• _TASK TO CARRY OUT_: Set down, word for word, everything in the Ribbon retry post from "When I hit the" down to "is completely ignored.".

• _DOCUMENT SECTION_:
_ _ _ _ _

Search code examples
netflix-zuulspring-cloud-netflixspring-retry

Ribbon Retry Config not working


I have Spring Cloud packaged Zuul API Gateway running with the below configuration -

# Eureka Client Config to register ZUUL with Eureka
eureka:
client:
    healthcheck:
      enabled: true
    lease:
      duration: 5
    service-url:
      defaultZone: http://localhost:8761/eureka/

# Ribbon Global Config
ribbon:
  OkToRetryOnAllOperations: false
  ReadTimeout: 30000
  ConnectTimeout: 1000
  MaxTotalHttpConnections: 1600
  MaxConnectionsPerHost: 800
  MaxAutoRetries: 11
  MaxAutoRetriesNextServer: 111

# Ribbon Named Client Config for Ingest API
ingestService:
  ribbon:
    eureka:
      enabled: false
    NIWSServerListClassName: com.netflix.loadbalancer.ConfigurationBasedServerList
    listOfServers: http://test-nlb-zuul-us-west-2c-6af11a3ede8a872a.elb.us-west-2.amazonaws.com
    OkToRetryOnAllOperations: true
    MaxAutoRetries: 1
    MaxAutoRetriesNextServer: 1
    MaxTotalHttpConnections: 500
    MaxConnectionsPerHost: 200
    retryableStatusCodes: 500, 501, 502, 503
    ReadTimeout: 10000
    ConnectTimeout: 1000

# Zuul Routes
zuul:
  debug:
    request: true
    parameter: true
  host: # timeout config for direct URL based requests from Zuul to external URLs
    connect-timeout-millis: 10000
    socket-timeout-millis: 20000
  ignored-services: '*'
  routes:
    ingest:
      path: /ingest/**
      retryable: true
      stripPrefix: false
      serviceId: ingestService

management.security.enabled : false

spring:
  application:
    name: zuul-gateway
  cloud:
    loadbalancer:
      retry:
        enabled: true

logging:
  level:
    org:
      springframework:
        retry: DEBUG
      apache:
        http: DEBUG
    com:
      netflix:
        ribbon: DEBUG
        eureka: DEBUG
        discovery: DEBUG

hystrix:
  command:
    default:
      execution:
        isolation:
          strategy: THREAD
          thread:
            timeoutInMilliseconds: 30000

When I hit the zuul /ingest endpoint, the request gets redirected to the server listed under the ribbon serviceId configuration for ingestService. However, I see that the ribbon retry configuration is completely ignored.

_ _ _ _ _

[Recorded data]
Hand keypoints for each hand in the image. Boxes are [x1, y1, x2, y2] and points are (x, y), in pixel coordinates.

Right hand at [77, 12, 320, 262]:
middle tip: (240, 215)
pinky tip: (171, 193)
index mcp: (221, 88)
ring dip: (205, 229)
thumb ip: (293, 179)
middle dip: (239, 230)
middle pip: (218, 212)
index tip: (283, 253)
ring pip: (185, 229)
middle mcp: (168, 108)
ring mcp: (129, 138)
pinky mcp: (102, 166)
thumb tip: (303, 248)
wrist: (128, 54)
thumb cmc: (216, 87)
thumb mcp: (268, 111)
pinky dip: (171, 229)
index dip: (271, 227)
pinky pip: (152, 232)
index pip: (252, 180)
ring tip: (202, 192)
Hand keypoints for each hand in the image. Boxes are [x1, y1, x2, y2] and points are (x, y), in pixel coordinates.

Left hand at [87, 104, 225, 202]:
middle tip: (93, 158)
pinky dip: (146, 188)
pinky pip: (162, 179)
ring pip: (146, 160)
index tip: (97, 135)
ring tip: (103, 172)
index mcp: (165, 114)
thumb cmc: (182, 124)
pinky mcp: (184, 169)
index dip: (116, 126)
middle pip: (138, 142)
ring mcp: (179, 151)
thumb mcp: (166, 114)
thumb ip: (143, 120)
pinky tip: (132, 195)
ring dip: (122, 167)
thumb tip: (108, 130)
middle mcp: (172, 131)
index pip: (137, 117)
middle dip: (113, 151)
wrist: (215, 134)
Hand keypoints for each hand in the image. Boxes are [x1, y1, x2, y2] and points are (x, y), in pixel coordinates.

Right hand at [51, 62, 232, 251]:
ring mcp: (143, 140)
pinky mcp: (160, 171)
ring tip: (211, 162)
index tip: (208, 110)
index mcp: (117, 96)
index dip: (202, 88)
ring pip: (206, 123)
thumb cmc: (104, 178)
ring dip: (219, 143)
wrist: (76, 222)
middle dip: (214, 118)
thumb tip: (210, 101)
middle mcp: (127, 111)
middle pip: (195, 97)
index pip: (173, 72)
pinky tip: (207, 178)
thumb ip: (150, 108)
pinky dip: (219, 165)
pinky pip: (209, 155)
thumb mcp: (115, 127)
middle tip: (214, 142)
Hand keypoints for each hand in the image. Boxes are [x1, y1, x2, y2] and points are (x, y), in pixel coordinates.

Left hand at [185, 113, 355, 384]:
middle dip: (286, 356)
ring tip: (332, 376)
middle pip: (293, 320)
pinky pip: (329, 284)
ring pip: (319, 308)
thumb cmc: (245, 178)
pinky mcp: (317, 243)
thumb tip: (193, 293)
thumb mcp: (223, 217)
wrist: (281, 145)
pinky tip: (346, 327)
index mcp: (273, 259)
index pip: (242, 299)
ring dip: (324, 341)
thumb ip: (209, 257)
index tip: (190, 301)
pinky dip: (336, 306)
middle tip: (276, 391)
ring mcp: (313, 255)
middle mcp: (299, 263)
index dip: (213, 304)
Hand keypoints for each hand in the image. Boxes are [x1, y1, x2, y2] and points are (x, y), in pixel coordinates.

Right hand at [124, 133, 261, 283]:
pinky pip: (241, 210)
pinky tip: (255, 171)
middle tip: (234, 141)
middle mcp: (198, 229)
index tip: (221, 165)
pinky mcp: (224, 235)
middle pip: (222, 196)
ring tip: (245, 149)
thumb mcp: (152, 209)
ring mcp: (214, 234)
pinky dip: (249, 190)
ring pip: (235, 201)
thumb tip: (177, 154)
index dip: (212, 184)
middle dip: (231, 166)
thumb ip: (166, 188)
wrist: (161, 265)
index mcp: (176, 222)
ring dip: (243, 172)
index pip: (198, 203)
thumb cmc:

_ _ _ _ _

• _ANSWER AREA_:
When I hit the zuul /ingest endpoint, the request gets redirected to the server listed under the ribbon serviceId configuration for ingestService. However, I see that the ribbon retry configuration is completely ignored.